Rock LakeWhile there are lots of ATV and OHV trails in the state forest, they are not allowed in this campground. They will need to be trailered and left at the trailhead parking lot which is at the far end of the campground loop (still basically in the campground); this is indicated by a sign at the campground entrance. 

The Campsites

Site 1 is nicely laid out, with plenty of room to the side of the driving surface for tents. It is near the swamp, with some grassy surfaces, and lots of shade. 

Site 2, like site 1, is down by the swamp with good tree cover. There is lots of room, but no grass to put a tent on. In fact, it could be downright muddy on a wet weekend. 

Site 3 is also well shaded, but not very roomy. It is, however, very grassy. 

Site 4 is surrounded by low wet areas, but remains high and dry. This site is fairly spacious, but has no grassy surfaces to speak of. Expect some midday sun in this campsite that would be easy to back a trailer into. 

Site 5 is a fairly level site at the back, with a long driving surface. However, it would be difficult to impossible to back a trailer into. This is another shady site. 

Site 6 is nice and open at the back, with some grass to put a tent on- or maybe two. This site lacks overhead tree cover, allowing the sun in for most of the day. In the spring, the ground seemed rather lumpy, which may resolve itself before summer; tenters beware. 

Site 7 is right across the camp road from the boat landing, water pump, and picnic area. Along with site 6, it would benefit from the wind blowing across the lake (or suffer, in the case of a storm). It is also close to the latrine, which is in the middle of the loop behind the campsite. Easily one of the most desirable sites in the campground. 

Site 8 is another fairly long campsite with some grass in the back, although it may be a struggle to find a good spot to put a tent down. It would likely receive a bit of wind off the lake in a West or even North wind. 

Site 10 is a fairly short site with the road wrapping around it. It appears the trees offer little shade throughout the day, but it seems to have absorbed the table from site 9, which appears no longer in use. 

Site 11 is also fairly close to the road, and is basically an all-gravel site. 

If you like the sun, site 12 is your pick. This site is on the edge of the swamp and blowdown area. The sun seems to have fostered some ground-level vegetation, which sets it apart from site 11. 

Site 13 sits well off the road in the middle of the campground loop. It is very open and spacious, and a rather sunny campsite. The camp’s vault toilet is practically inside this campsite, which may be desirable for some, but obviously detracts from its privacy. 

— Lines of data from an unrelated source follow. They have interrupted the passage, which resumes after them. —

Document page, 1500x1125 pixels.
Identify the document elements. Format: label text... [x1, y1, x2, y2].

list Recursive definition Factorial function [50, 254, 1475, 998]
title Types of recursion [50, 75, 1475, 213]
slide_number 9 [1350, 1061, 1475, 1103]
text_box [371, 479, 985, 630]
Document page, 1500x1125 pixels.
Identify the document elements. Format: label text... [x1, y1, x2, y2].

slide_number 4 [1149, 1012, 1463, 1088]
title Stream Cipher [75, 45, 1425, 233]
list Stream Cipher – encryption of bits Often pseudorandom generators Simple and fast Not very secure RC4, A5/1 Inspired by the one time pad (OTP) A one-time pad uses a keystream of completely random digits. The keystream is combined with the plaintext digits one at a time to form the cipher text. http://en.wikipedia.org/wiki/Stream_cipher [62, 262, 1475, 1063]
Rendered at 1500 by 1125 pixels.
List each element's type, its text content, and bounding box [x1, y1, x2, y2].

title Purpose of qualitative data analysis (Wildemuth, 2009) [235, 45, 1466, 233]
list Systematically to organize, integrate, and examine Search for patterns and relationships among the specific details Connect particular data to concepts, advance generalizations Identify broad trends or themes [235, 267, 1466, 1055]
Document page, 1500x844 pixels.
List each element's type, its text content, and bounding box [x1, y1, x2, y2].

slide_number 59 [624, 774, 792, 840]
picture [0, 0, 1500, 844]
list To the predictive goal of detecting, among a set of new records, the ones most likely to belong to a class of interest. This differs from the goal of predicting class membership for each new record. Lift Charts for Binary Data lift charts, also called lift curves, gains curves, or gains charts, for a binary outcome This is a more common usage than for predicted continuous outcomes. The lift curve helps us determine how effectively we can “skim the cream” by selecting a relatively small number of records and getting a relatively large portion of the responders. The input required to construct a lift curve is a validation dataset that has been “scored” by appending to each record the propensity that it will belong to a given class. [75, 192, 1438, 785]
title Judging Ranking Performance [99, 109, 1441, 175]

Site 14, like 12, is very much in the sun on the edge of the blowdown area. On my spring visit, there was some standing water on the driving surface. There is, however, a lot of grass on the site and is one of the more secluded sites in the campground. 

Site 15 is another short site on the inside of the loop, but has good tree cover. It is a fairly level campsite on the whole. 

Site 16 is a fairly short and sunny site, but is fairly well screened from the road and other sites. It is fairly average in most other respects. 

Site 17 is a carry-in lakeside campsite, which is easily the closest to the lake. It is well shaded, with a gravel tent area. Along with site 7, it is easily one of the premier sites in this campground.